I don't get a successful connection between the computer and the RS232 port.
Actually you have not provided evidence of this assumption. More likely you are assuming that you have not established a good serial connection to the remote device and its RS232 port. You have not mentioned what RS232 device you are trying to connect. A serial port really doesn't do much without another serial port on the remote end.
How can I determine whether or not this adapter cable is functioning as it should?
If you have a voltmeter (e.g DMM), then you could check the TxD (on pin 3 of the 9-pin connector) is "marking" at about -5 to -15 volts. Ground is on pin 5.
The simplest method would involve first having a working RS232 connection, with a serial COM port on the PC, a "good" serial cable, and a responsive remote device. Substituting the PC's serial port with the USB adapter should preserve functionality, but on another COM port.
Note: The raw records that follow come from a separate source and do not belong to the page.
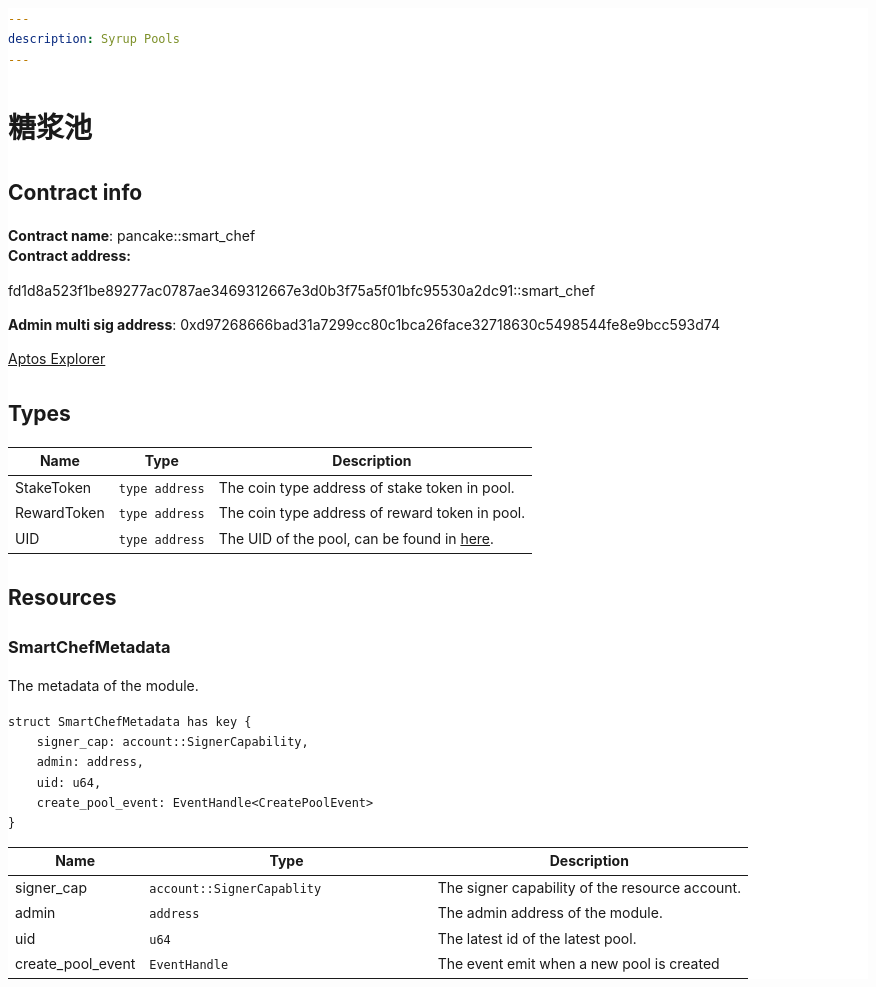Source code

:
 ```yaml
---
description: Syrup Pools
---
```


# 糖浆池

## Contract info

**Contract name**: pancake::smart\_chef\
**Contract address:**&#x20;

fd1d8a523f1be89277ac0787ae3469312667e3d0b3f75a5f01bfc95530a2dc91::smart\_chef

**Admin multi sig address**: 0xd97268666bad31a7299cc80c1bca26face32718630c5498544fe8e9bcc593d74

[Aptos Explorer](https://explorer.aptoslabs.com/account/0xfd1d8a523f1be89277ac0787ae3469312667e3d0b3f75a5f01bfc95530a2dc91/modules)

## Types

| Name        | Type           | Description                                                    |
| ----------- | -------------- | -------------------------------------------------------------- |
| StakeToken  | `type address` | The coin type address of stake token in pool.                  |
| RewardToken | `type address` | The coin type address of reward token in pool.                 |
| UID         | `type address` | The UID of the pool, can be found in [here](broken-reference). |

## Resources

### SmartChefMetadata

The metadata of the module.

```
struct SmartChefMetadata has key {
    signer_cap: account::SignerCapability,
    admin: address,
    uid: u64,
    create_pool_event: EventHandle<CreatePoolEvent>
}
```

<table><thead><tr><th>Name</th><th width="274.3333333333333">Type</th><th>Description</th></tr></thead><tbody><tr><td>signer_cap</td><td><code>account::SignerCapablity</code></td><td>The signer capability of the resource account.</td></tr><tr><td>admin</td><td><code>address</code></td><td>The admin address of the module.</td></tr><tr><td>uid</td><td><code>u64</code></td><td>The latest id of the latest pool.</td></tr><tr><td>create_pool_event</td><td><code>EventHandle</code></td><td>The event emit when a new pool is created</td></tr></tbody></table>
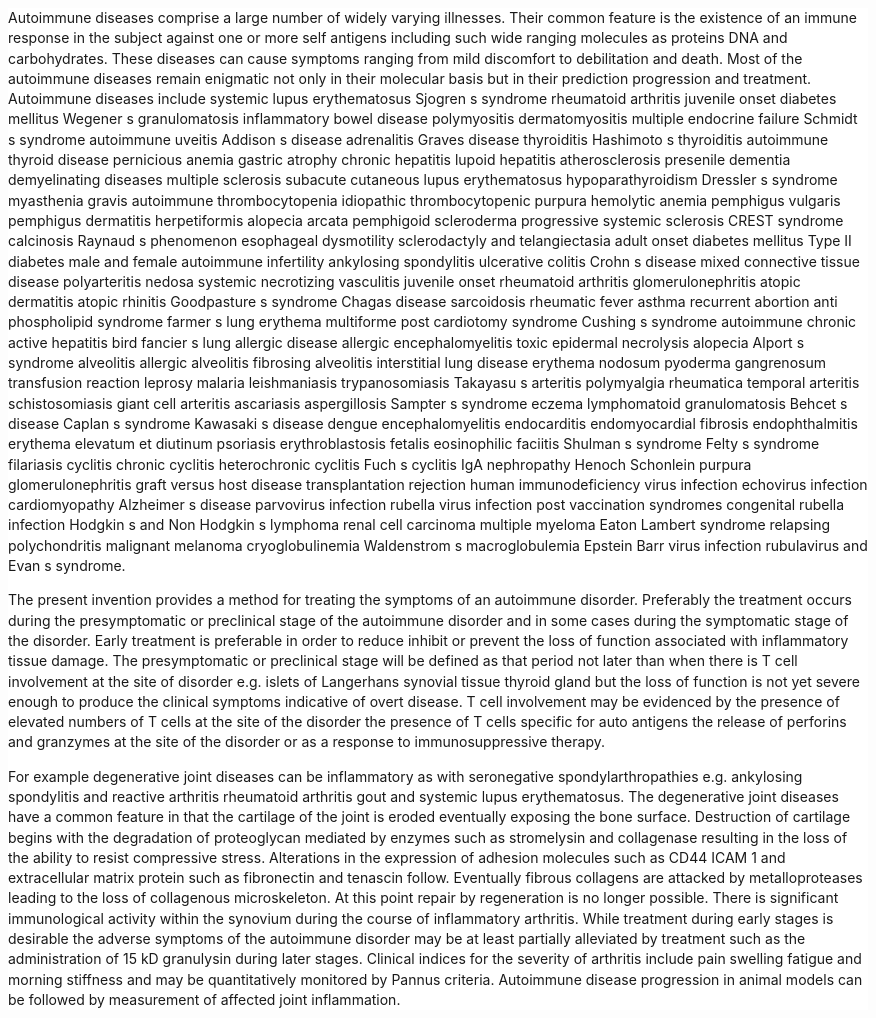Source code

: Autoimmune diseases comprise a large number of widely varying illnesses. Their common feature is the existence of an immune response in the subject against one or more self antigens including such wide ranging molecules as proteins DNA and carbohydrates. These diseases can cause symptoms ranging from mild discomfort to debilitation and death. Most of the autoimmune diseases remain enigmatic not only in their molecular basis but in their prediction progression and treatment. Autoimmune diseases include systemic lupus erythematosus Sjogren s syndrome rheumatoid arthritis juvenile onset diabetes mellitus Wegener s granulomatosis inflammatory bowel disease polymyositis dermatomyositis multiple endocrine failure Schmidt s syndrome autoimmune uveitis Addison s disease adrenalitis Graves disease thyroiditis Hashimoto s thyroiditis autoimmune thyroid disease pernicious anemia gastric atrophy chronic hepatitis lupoid hepatitis atherosclerosis presenile dementia demyelinating diseases multiple sclerosis subacute cutaneous lupus erythematosus hypoparathyroidism Dressler s syndrome myasthenia gravis autoimmune thrombocytopenia idiopathic thrombocytopenic purpura hemolytic anemia pemphigus vulgaris pemphigus dermatitis herpetiformis alopecia arcata pemphigoid scleroderma progressive systemic sclerosis CREST syndrome calcinosis Raynaud s phenomenon esophageal dysmotility sclerodactyly and telangiectasia adult onset diabetes mellitus Type II diabetes male and female autoimmune infertility ankylosing spondylitis ulcerative colitis Crohn s disease mixed connective tissue disease polyarteritis nedosa systemic necrotizing vasculitis juvenile onset rheumatoid arthritis glomerulonephritis atopic dermatitis atopic rhinitis Goodpasture s syndrome Chagas disease sarcoidosis rheumatic fever asthma recurrent abortion anti phospholipid syndrome farmer s lung erythema multiforme post cardiotomy syndrome Cushing s syndrome autoimmune chronic active hepatitis bird fancier s lung allergic disease allergic encephalomyelitis toxic epidermal necrolysis alopecia Alport s syndrome alveolitis allergic alveolitis fibrosing alveolitis interstitial lung disease erythema nodosum pyoderma gangrenosum transfusion reaction leprosy malaria leishmaniasis trypanosomiasis Takayasu s arteritis polymyalgia rheumatica temporal arteritis schistosomiasis giant cell arteritis ascariasis aspergillosis Sampter s syndrome eczema lymphomatoid granulomatosis Behcet s disease Caplan s syndrome Kawasaki s disease dengue encephalomyelitis endocarditis endomyocardial fibrosis endophthalmitis erythema elevatum et diutinum psoriasis erythroblastosis fetalis eosinophilic faciitis Shulman s syndrome Felty s syndrome filariasis cyclitis chronic cyclitis heterochronic cyclitis Fuch s cyclitis IgA nephropathy Henoch Schonlein purpura glomerulonephritis graft versus host disease transplantation rejection human immunodeficiency virus infection echovirus infection cardiomyopathy Alzheimer s disease parvovirus infection rubella virus infection post vaccination syndromes congenital rubella infection Hodgkin s and Non Hodgkin s lymphoma renal cell carcinoma multiple myeloma Eaton Lambert syndrome relapsing polychondritis malignant melanoma cryoglobulinemia Waldenstrom s macroglobulemia Epstein Barr virus infection rubulavirus and Evan s syndrome.

The present invention provides a method for treating the symptoms of an autoimmune disorder. Preferably the treatment occurs during the presymptomatic or preclinical stage of the autoimmune disorder and in some cases during the symptomatic stage of the disorder. Early treatment is preferable in order to reduce inhibit or prevent the loss of function associated with inflammatory tissue damage. The presymptomatic or preclinical stage will be defined as that period not later than when there is T cell involvement at the site of disorder e.g. islets of Langerhans synovial tissue thyroid gland but the loss of function is not yet severe enough to produce the clinical symptoms indicative of overt disease. T cell involvement may be evidenced by the presence of elevated numbers of T cells at the site of the disorder the presence of T cells specific for auto antigens the release of perforins and granzymes at the site of the disorder or as a response to immunosuppressive therapy.

For example degenerative joint diseases can be inflammatory as with seronegative spondylarthropathies e.g. ankylosing spondylitis and reactive arthritis rheumatoid arthritis gout and systemic lupus erythematosus. The degenerative joint diseases have a common feature in that the cartilage of the joint is eroded eventually exposing the bone surface. Destruction of cartilage begins with the degradation of proteoglycan mediated by enzymes such as stromelysin and collagenase resulting in the loss of the ability to resist compressive stress. Alterations in the expression of adhesion molecules such as CD44 ICAM 1 and extracellular matrix protein such as fibronectin and tenascin follow. Eventually fibrous collagens are attacked by metalloproteases leading to the loss of collagenous microskeleton. At this point repair by regeneration is no longer possible. There is significant immunological activity within the synovium during the course of inflammatory arthritis. While treatment during early stages is desirable the adverse symptoms of the autoimmune disorder may be at least partially alleviated by treatment such as the administration of 15 kD granulysin during later stages. Clinical indices for the severity of arthritis include pain swelling fatigue and morning stiffness and may be quantitatively monitored by Pannus criteria. Autoimmune disease progression in animal models can be followed by measurement of affected joint inflammation.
Establishing a working RS232 connection is not a plug-n-play operation. You need to obtain the serial port parameters of the remote device, and setup the PC side for the exact same baud rate, number of bits for character length, number of stop bits, type of parity, and method of flow control. Get any one of these wrong/mismatched, and you may get absolutely no data transfers or maybe garbage data.
You also need a proper serial cable. There is no one serial cable that will work in all circumstances. The PC RS232 port will behave as a DTE, data terminal equipment. Typically remote serial devices act as DCE, but that is not guaranteed. Obtaining the serial port pinout for the remote device is always advisable when you cannot make the connection work.
Edit: I once purchased five similar USB-to-RS232 adapters (actually they're converters not adapter cables), and one of them turned out to be a dud out of the box. I don't remember the failure symptoms. So it's possible that you may have a dud also, but you've provided absolutely zero diagnostic information or how you're trying to use or configure this adapter.
I've used USB-RS232 adapters with Prolific or FTDI converter chips. No problems with ten FTDI adapters. One Prolific adapter was DOA. The 5 adapters that use Prolific chips have a RS232 signal ground that floats => Chassis ground of the PC has to be tied to chassis ground of the remote device for a reliable link. The StarTech you have probably uses the Prolific converter IC.